Depuis trois ans, d’abord sans savoir de qui il s’agissait, nous avons démarré un ménage à trois, mon mari, la maladie et moi.

Depuis le mois de décembre 2023, cette troisième “personne” a un nom. C’est un syndrôme parkinsonien.

Je lutte contre mon cerveau pour ne pas associer mon mari à sa maladie. Il n’est pas sa maladie, il a une maladie. Son manque d’entrain parfois, son manque de désir, ses difficultés, ce n’est pas lui. C’est sa maladie. Et finalement c’est ça le plus dur à vivre au quotidien. La maladie m’a enlevé le mari que je connaissais. Elle est à l’oeuvre depuis trois ans (peut-être même plus finalement quand j’y repense) et modifie petit à petit notre relation, en le faisant évoluer, mais pas toujours comme j’avais espéré qu’il évolue et qu’on évolue ensemble. Avec cet exercice de bien dissocier mon mari et sa maladie, j’ai désormais l’impression qu’il y a toujours quelqu’un près de nous quand nous sommes tous les deux. Une troisième personne. Elle est là entre nous dans le lit conjugal, elle est entre nous à table, dans nos conversations, elle se tient là, à côté, en silence et nous observe. Quand on se balade à pied, on la traîne comme un boulet au bout de nos pieds. Et je prends conscience qu’on ne sera plus jamais seuls. J’aimerais tellement qu’on puisse la laisser à la porte de notre chambre d’amoureux par exemple. J’aimerais tant qu’on la laisse dans le coffre de la voiture quand on part en balade.

Depuis quelques jours, encore plus qu’au mois de décembre, je sens clairement que je rentre dans une période de deuil. Passé le soulagement des premières semaines après le diagnostic, j’intègre avec beaucoup de tristesse que tout ce que j’ai connu de nous, de lui, ne sera plus. Tout sera sans cesse nouveau et en perpétuelle évolution, mais pas forcément pour le meilleur. On attend normalement qu’avec les années une relation se renforce, qu’on se comprenne de mieux en mieux, qu’on se connaisse peut-être même au bout d’un moment par coeur. Que la communication soit plus facile avec le temps.

Tout va être désormais beaucoup plus fluctuant. Il va y avoir bien plus de réajustement et de communication nécessaire pour ne pas la laisser prendre toute la place. Dans un couple, on se réajuste sans cesse, c’est vrai, mais là, je vois bien que cela va être démultiplié, parce qu’il y a toujours une troisième personne entre nous, je le sens, elle est sans cesse là, qu’on le veuille ou non.

### Consigne 1
Recopiez fidèlement le passage du texte à étudier, de « Depuis quelques jours, encore » à « avec le temps. ».
### Consigne 2
Depuis quand la troisième « personne » évoquée dans le texte à étudier a-t-elle un nom ?
La liste qui suit n'a aucun rapport avec le texte à étudier.

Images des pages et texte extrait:
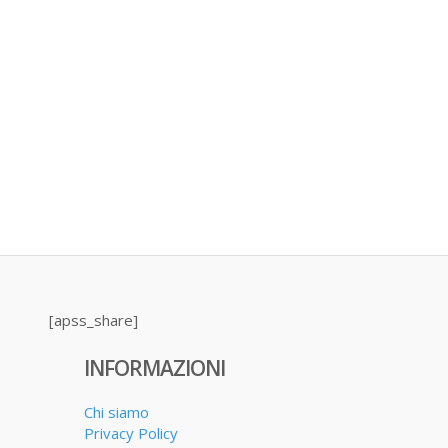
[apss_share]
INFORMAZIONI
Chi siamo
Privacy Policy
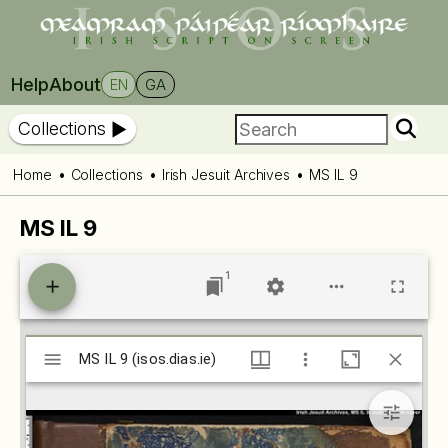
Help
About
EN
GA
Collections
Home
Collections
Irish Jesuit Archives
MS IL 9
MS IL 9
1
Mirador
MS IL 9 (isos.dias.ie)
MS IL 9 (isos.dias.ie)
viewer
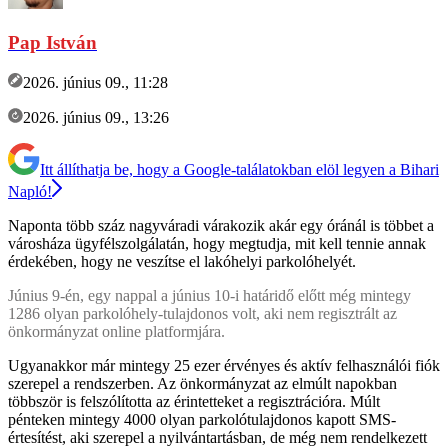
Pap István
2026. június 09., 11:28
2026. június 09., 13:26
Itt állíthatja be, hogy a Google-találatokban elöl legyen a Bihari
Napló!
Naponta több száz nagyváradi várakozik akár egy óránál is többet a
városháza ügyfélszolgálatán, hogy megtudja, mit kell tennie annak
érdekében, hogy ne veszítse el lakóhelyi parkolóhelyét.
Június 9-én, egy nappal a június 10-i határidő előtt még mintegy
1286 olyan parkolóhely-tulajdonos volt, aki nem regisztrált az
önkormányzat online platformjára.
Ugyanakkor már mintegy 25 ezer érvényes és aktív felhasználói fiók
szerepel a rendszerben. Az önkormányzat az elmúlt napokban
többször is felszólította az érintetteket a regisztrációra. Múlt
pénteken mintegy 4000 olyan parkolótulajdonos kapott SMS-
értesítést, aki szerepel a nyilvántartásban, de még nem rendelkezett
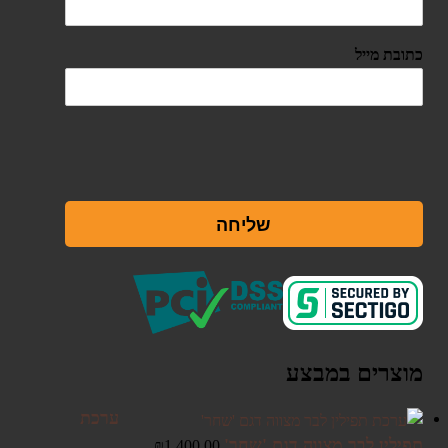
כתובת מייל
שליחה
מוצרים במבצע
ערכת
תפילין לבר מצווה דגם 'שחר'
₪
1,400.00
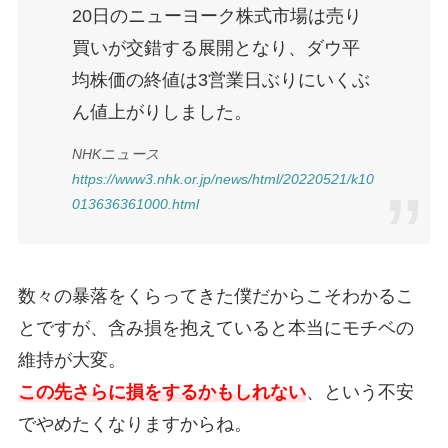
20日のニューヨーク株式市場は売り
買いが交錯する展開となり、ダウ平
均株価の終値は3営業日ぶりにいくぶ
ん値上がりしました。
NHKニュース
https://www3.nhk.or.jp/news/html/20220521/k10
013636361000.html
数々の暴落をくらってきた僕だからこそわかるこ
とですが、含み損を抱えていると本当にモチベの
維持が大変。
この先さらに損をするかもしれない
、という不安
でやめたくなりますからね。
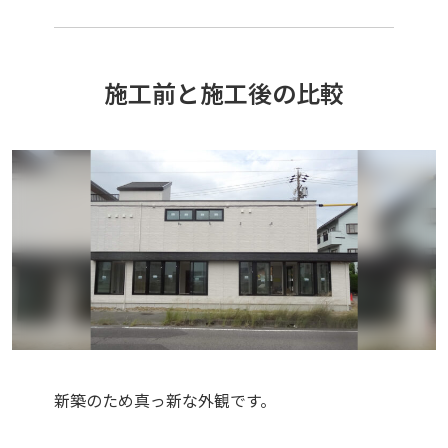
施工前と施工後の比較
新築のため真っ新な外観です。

### Réponse attendue 1
Depuis quelques jours, encore plus qu’au mois de décembre, je sens clairement que je rentre dans une période de deuil. Passé le soulagement des premières semaines après le diagnostic, j’intègre avec beaucoup de tristesse que tout ce que j’ai connu de nous, de lui, ne sera plus. Tout sera sans cesse nouveau et en perpétuelle évolution, mais pas forcément pour le meilleur. On attend normalement qu’avec les années une relation se renforce, qu’on se comprenne de mieux en mieux, qu’on se connaisse peut-être même au bout d’un moment par coeur. Que la communication soit plus facile avec le temps.

### Réponse attendue 2
Depuis le mois de décembre 2023.